Капитан Льюис надел фуражку и вышел. Был солнечный ветреный день, и по ту сторону гавани, уходя корнями в зеленую воду, стоял, не боясь никаких штормов, город Нью-Йорк. Всякий раз, видя перед собой этот город — мирный, огромный, сияющий, капитан ощущал легкий укол совести, чувствуя, что солдату вряд ли подобает проводить войну в таком месте. Тем не менее он четко и энергично отвечал на приветствия солдат, встречавшихся ему на пути к пристани, а когда поднялся на верхнюю палубу в отделение для офицеров и их семей, почувствовал себя уже настоящим военным. Капитан Льюис был неплохим человеком и часто страдал от угрызений совести и чувства своей вины, которую он покорно признавал. Если бы его направили на какой-нибудь опасный и ответственный участок, он, несомненно, сумел бы проявить храбрость и принести пользу. Впрочем, он неплохо проводил время и в Нью-Йорке. Он жил в хорошем отеле на льготных условиях, установленных для военных; жена его оставалась с детьми в Канзас-Сити, а он развлекался с двумя девицами-манекенщицами, которые, кроме того, работали в Красном Кресте; обе они были приятнее и опытнее всех девушек, которых он знал раньше. Иногда, просыпаясь утром в плохом настроении, он решал, что этому пустому времяпрепровождению надо положить конец, что он должен просить назначения на фронт или, по крайней мере, принять какие-то меры, чтобы оживить свою работу на острове Губернатора. Но, поворчав день-два, наведя порядок в своем столе и излив душу полковнику Брюсу, он снова погружался в прежнюю рутину легкой жизни.
«Я исследовал причины своего поведения, — читал капитан Льюис в отделении для офицеров тихо качавшегося на якорях парома, — и считаю, что могу честно и вразумительно изложить их. Непосредственной причиной моего поступка является то, что я еврей. Большинство солдат в моей роте были южане, почти без всякого образования. Их недружелюбное отношение ко мне уже начинало, мне кажется, исчезать, как вдруг оно было опять раздуто новым сержантом, назначенным к нам командиром взвода. И все же, вероятно, я поступил бы точно так же, если бы и не был евреем, хотя последнее обстоятельство привело к кризису и сделало невозможным мое дальнейшее пребывание в роте».

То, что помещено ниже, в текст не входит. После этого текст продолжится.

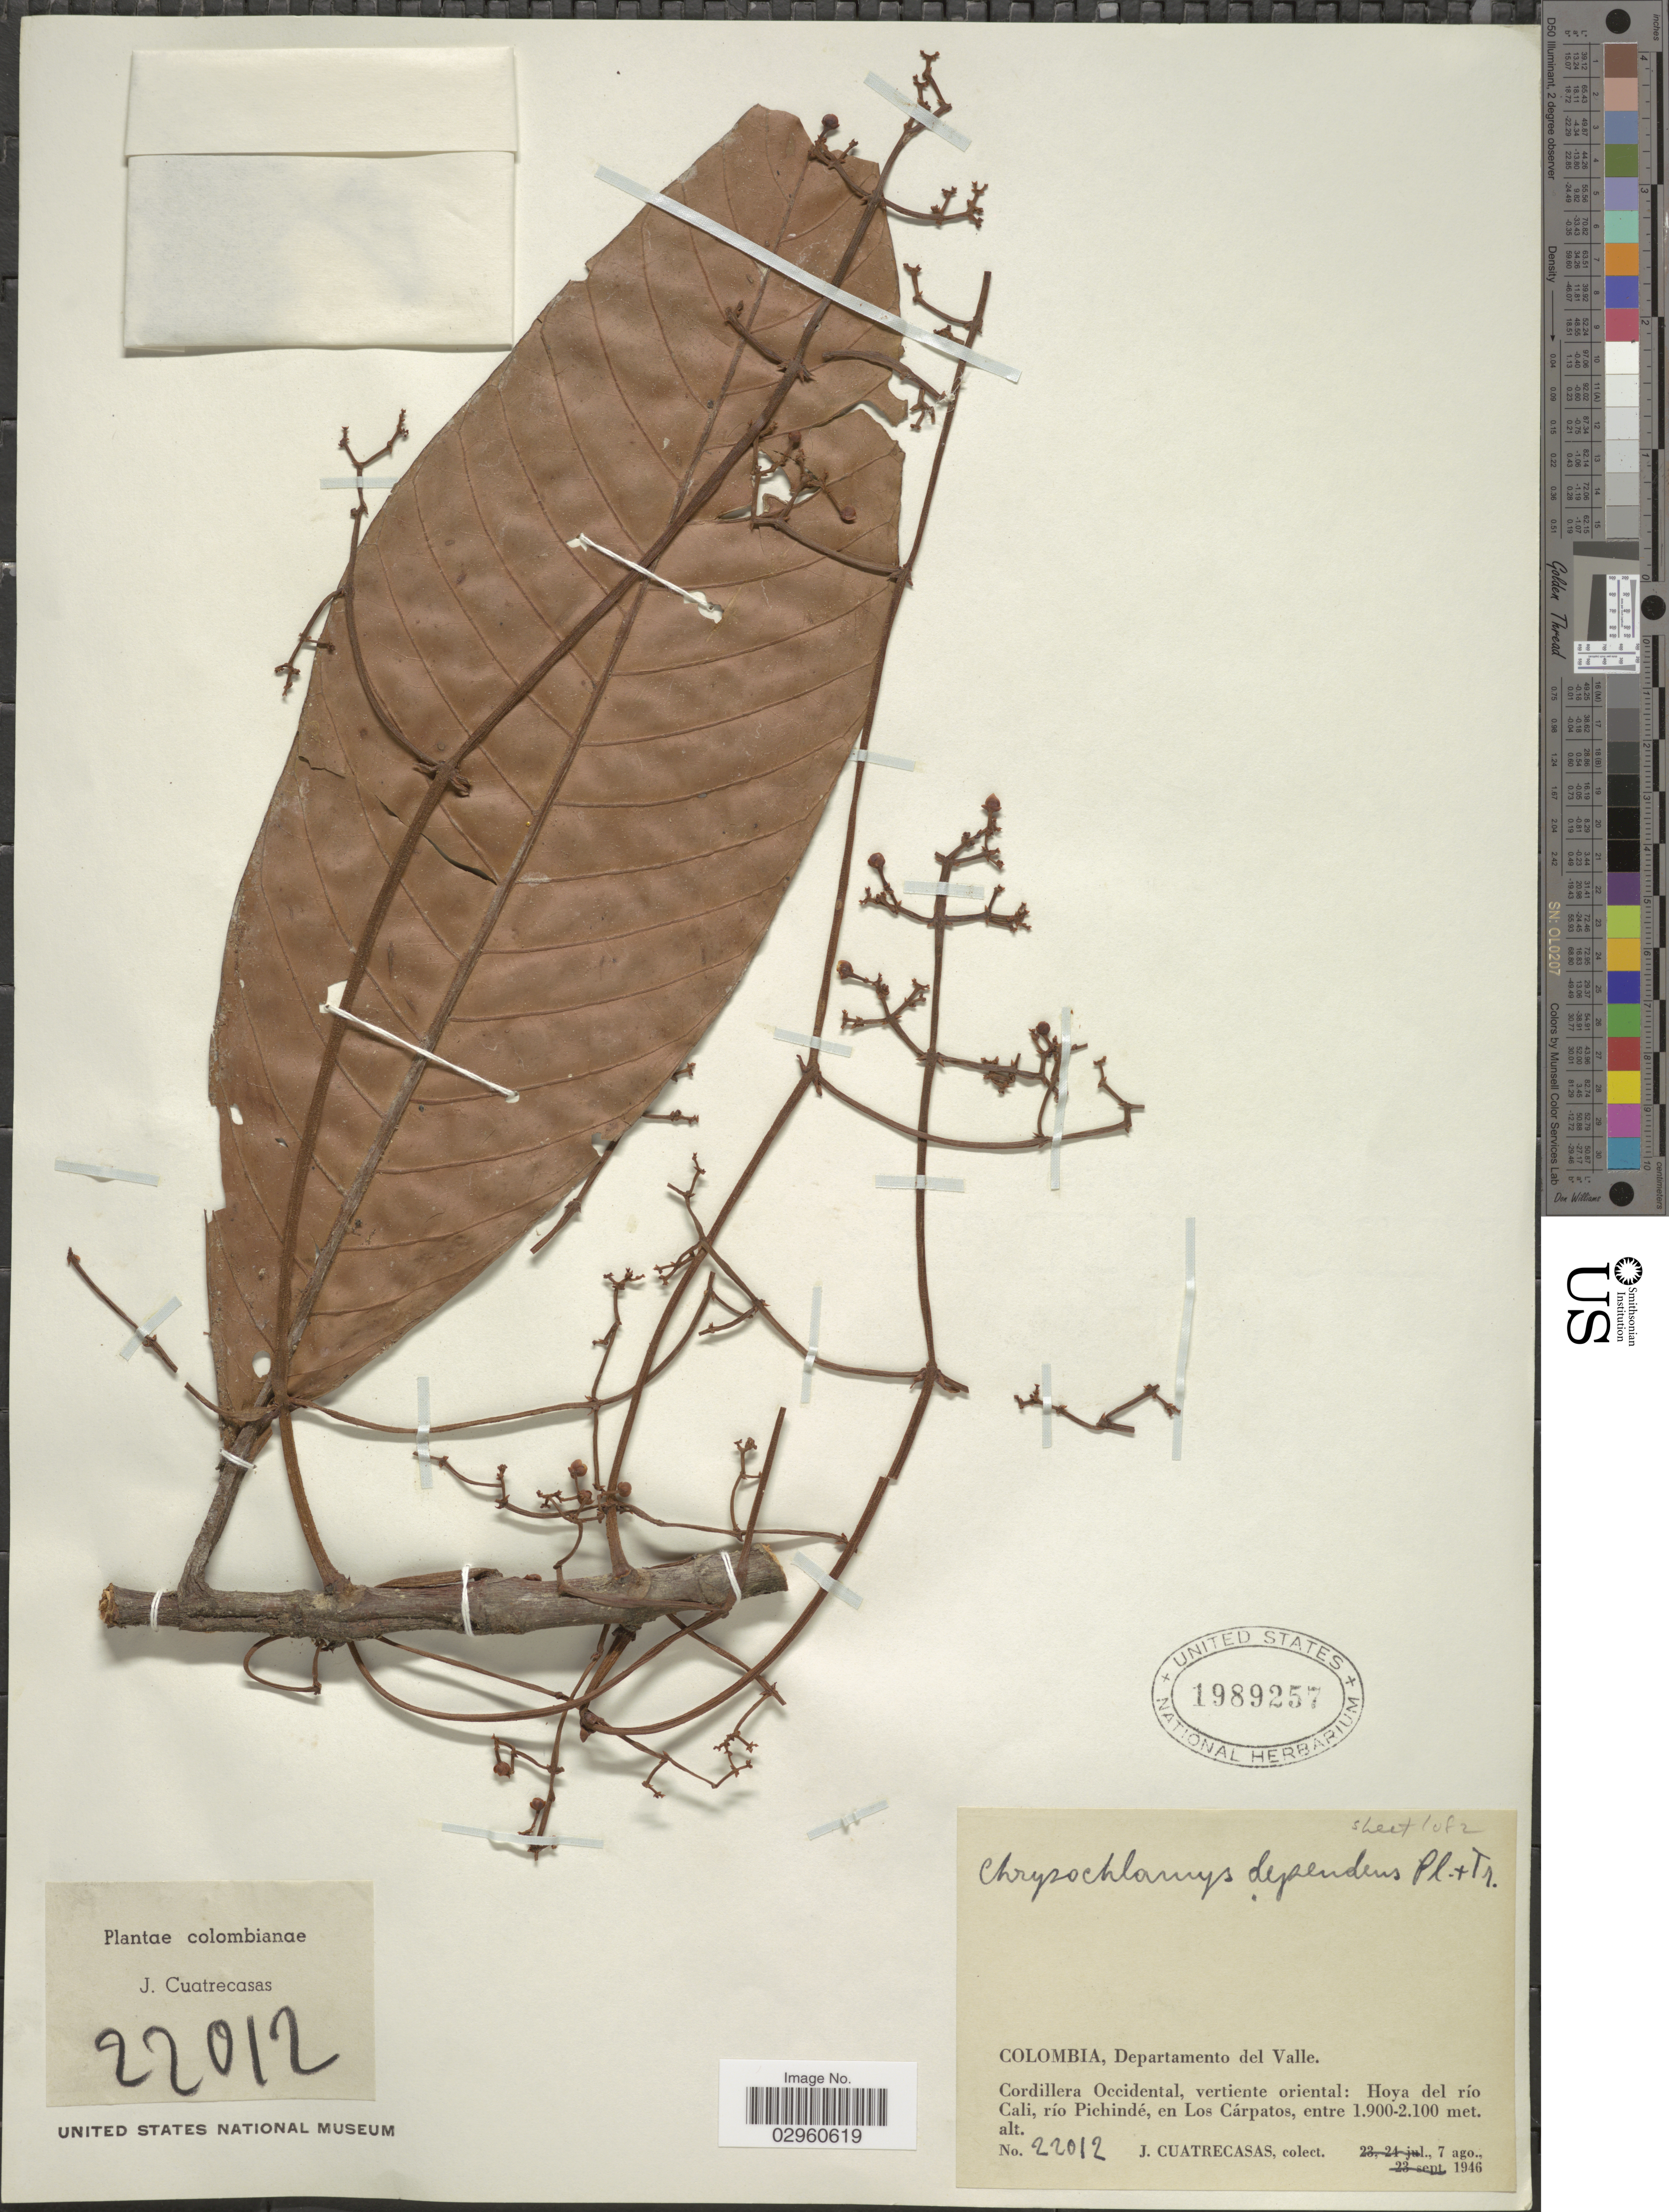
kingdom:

Капитан Льюис вздохнул и поднял глаза. Паром приближался к южной оконечности Манхэттена. Город выглядел чистым, будничным и надежным, и тяжело было думать о парне, который бродил по его улицам, обремененный своими невзгодами, готовясь зайти в читальный зал библиотеки и изложить все на бумаге начальнику военной полиции. Бог знает, как поняла военная полиция этот документ.
«Я считаю, — говорилось дальше в письме, — что мой долг сражаться за свою страну. Я не думал так, когда уходил из лагеря, но теперь сознаю, что был неправ, что не представлял себе ясно обстановки, потому что был целиком поглощен собственными неприятностями и ожесточился против окружавших меня людей. Мое состояние стало невыносимым после того, что произошло в последний вечер моего пребывания в лагере. Враждебность роты вылилась в ряд кулачных боев со мной. Меня вызвали на бой десять самых здоровых солдат роты. Я чувствовал, что должен принять этот вызов.